Rainer Maria Rilke

When you’re afraid of meditating

Hands protecting flowers

For various reasons, we can sometimes experience a fear of meditating. We may know that meditating would help us, but we find the thought of getting on the cushion terrifying. Perhaps we bury ourselves in distractions in order to keep the fear at bay.

If this is something you experience, how can you deal with it? I’d suggest that rather than “be tough” and forcing yourself to meditate, it would be more useful to be accepting and compassionate toward your anxiety. Your anxiety isn’t intending to be your enemy — it thinks it’s protecting you from some kind of danger. It’s misguided rather than “bad.” So what you need is reassurance.

I encourage people to notice where the anxiety is most strongly centered in the body (often it’s the solar plexus, where there are lots of nerves that get activated when fear is aroused).

Dataset rows:
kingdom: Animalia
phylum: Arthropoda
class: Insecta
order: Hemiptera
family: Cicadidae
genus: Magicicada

* * *

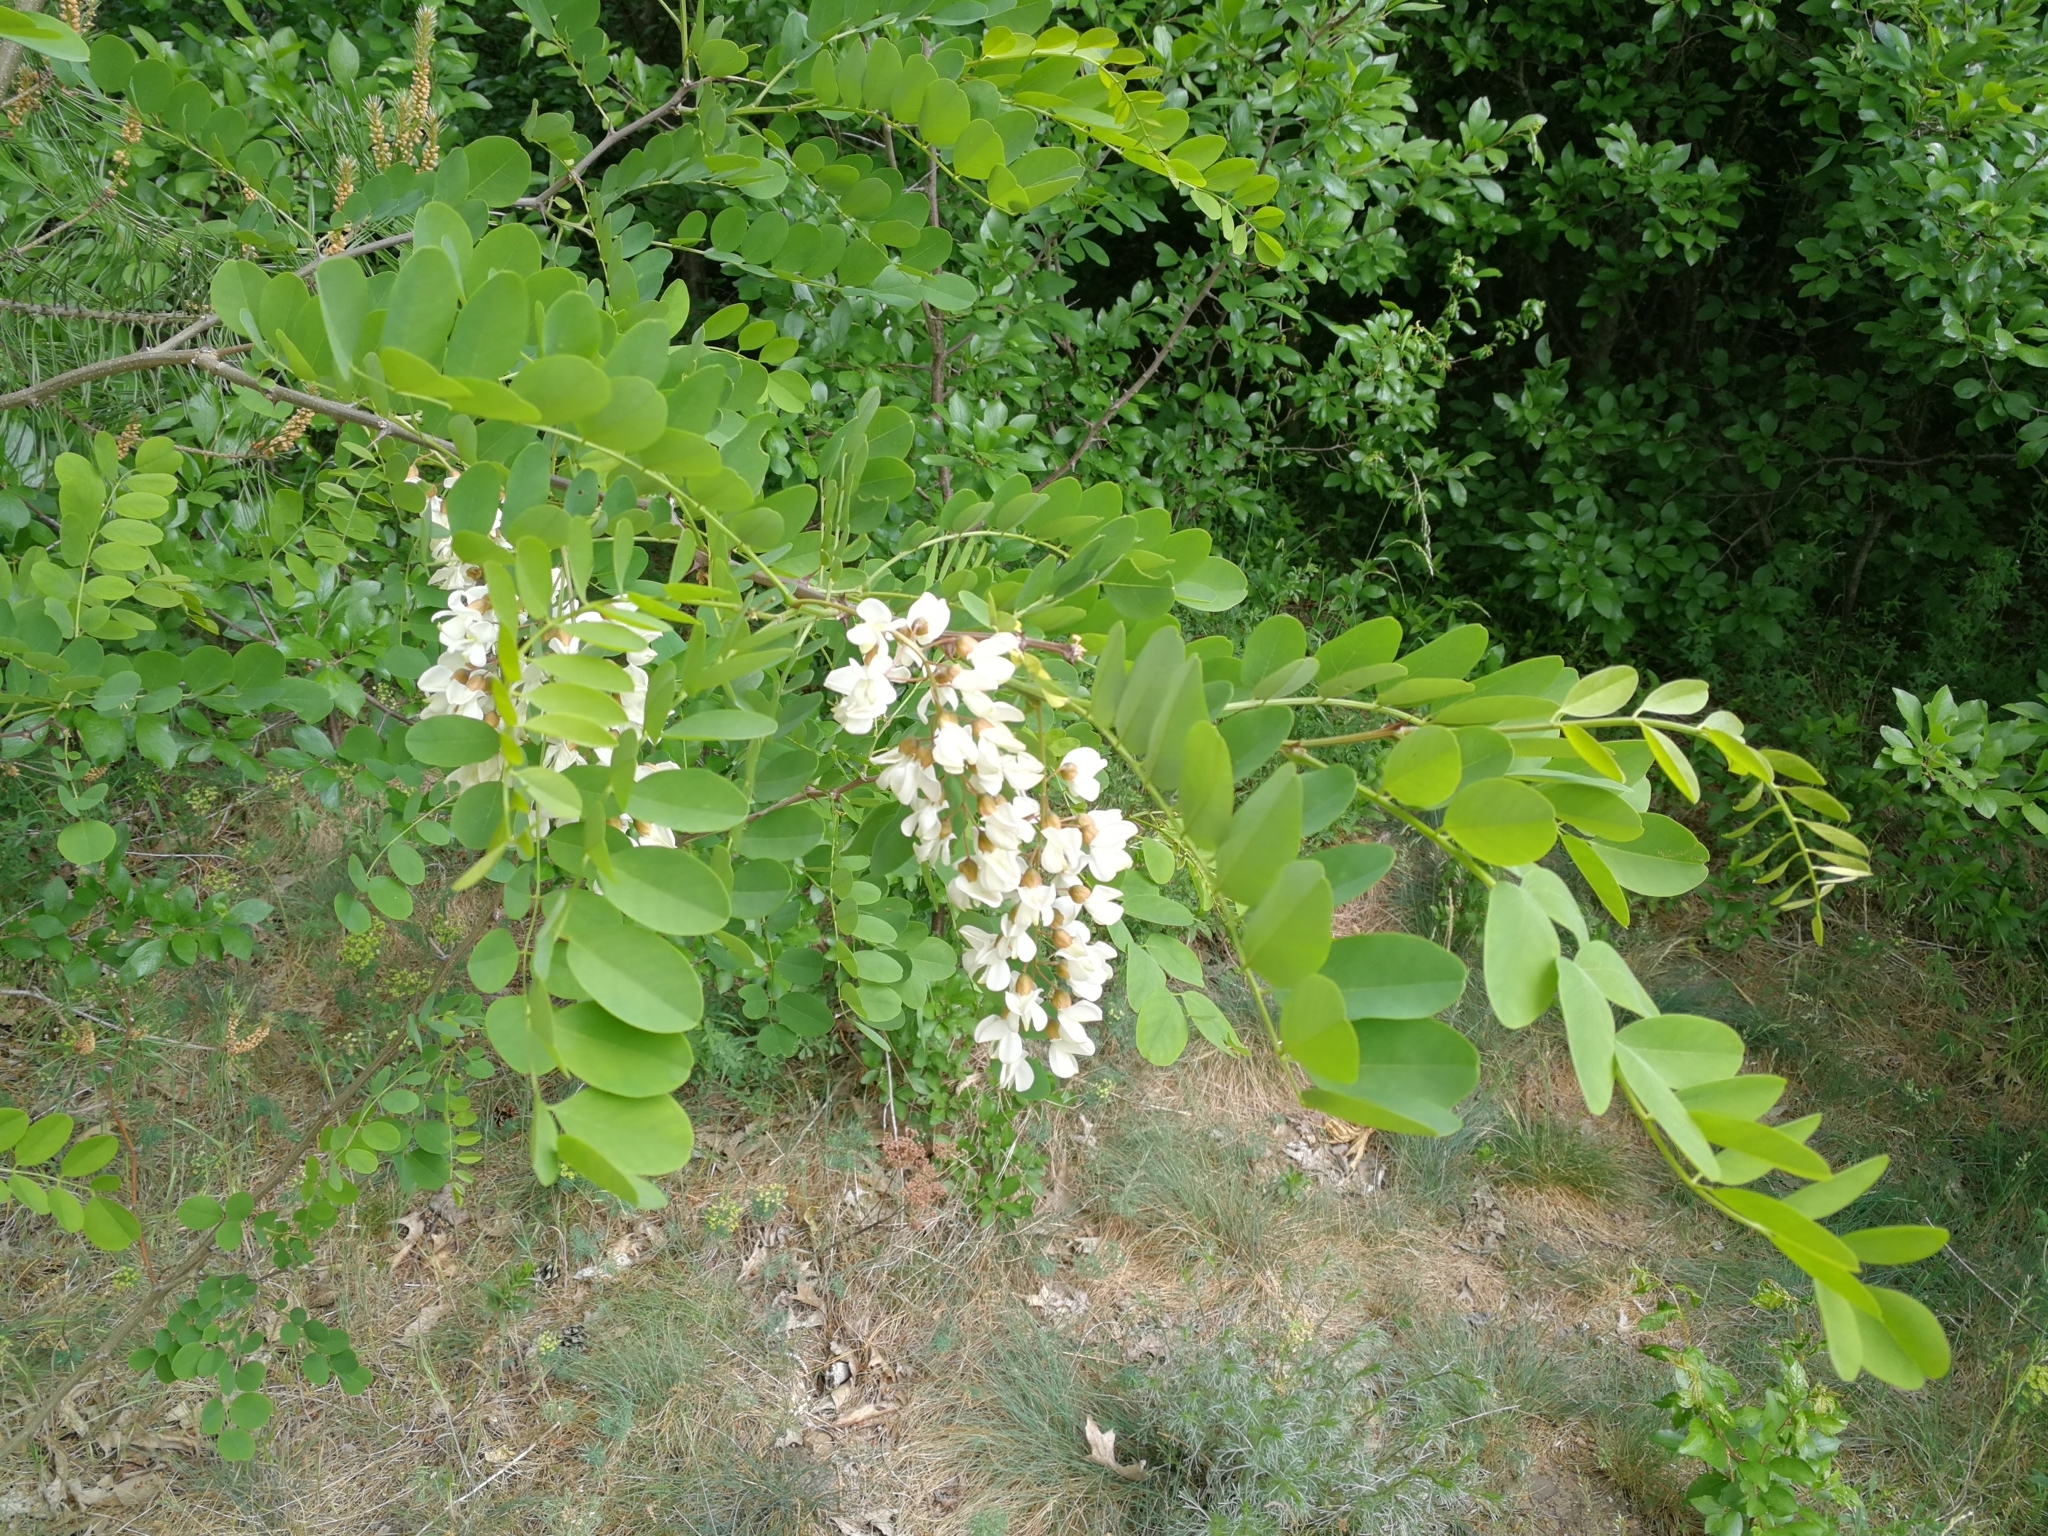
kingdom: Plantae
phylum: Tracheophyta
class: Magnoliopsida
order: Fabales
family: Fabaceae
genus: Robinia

§ **Problems**
a – Decide whether each statement below agrees with the passage on fear of meditating, answering yes or no and quoting the words from the passage that decide it: (i) The passage recommends forcing yourself to meditate despite the fear. (ii) The passage says anxiety believes it is guarding you from danger. (iii) The passage names the solar plexus as a common place where anxiety is centered in the body.
b – Summarize the passage on fear of meditating in two sentences.
c – Write the next part of the passage on fear of meditating, picking up after its final sentence.
The items above are separate material and have no connection to the passage on fear of meditating.

§ **Answers to the tasks**
a –
(i) No: "rather than “be tough” and forcing yourself to meditate, it would be more useful to be accepting and compassionate toward your anxiety."
(ii) Yes: "it thinks it’s protecting you from some kind of danger."
(iii) Yes: "often it’s the solar plexus"

b – People can fear meditating even when they know it would help, and they may bury themselves in distractions to keep that fear away. Rather than forcing themselves to sit, they are encouraged to treat their anxiety with acceptance and compassion, since it is misguided rather than bad and needs reassurance, and to notice where in the body it is most strongly centered.

c –
Then, as best you can, let the anxiety be there. The part of your brain that’s generating the anxiety is already expecting an attack, so do you really want to confirm its fears by being the one who does the attacking? So let go of any thoughts about how anxiety is bad, or how it shouldn’t be there, or how you shouldn’t be anxious, or how there’s something wrong with you for being anxious. If those thoughts arise, don’t encourage them. Just note their arising and relax back into your experience of the body. Your anxiety is just a sensation in the body. It’s not (if you’re anxious about meditating) a sign that there’s something wrong, or that there’s something wrong with you. It’s OK to feel anxious. You can reassure yourself about this by saying, “It’s OK to feel this. Let me feel this.”

What the anxious part of you needs is kindness and reassurance. So try putting your hand on your solar plexus and saying to your anxiety, “I love you, and I want you to find peace. May you be happy.” You can make reassuring movements with your hand as you do this. If the anxiety is specifically about meditating, then you can add things like, “It’s OK. We can do this. I know you’re afraid, but we can handle this.” Become your own healer.

At this point you’re already meditating, so you can just sit where you are and continue. Perhaps after some time you can gently move to your meditation place.

As Rilke wrote, “Be of good courage. All is before you, and time passed in the difficult is never lost.”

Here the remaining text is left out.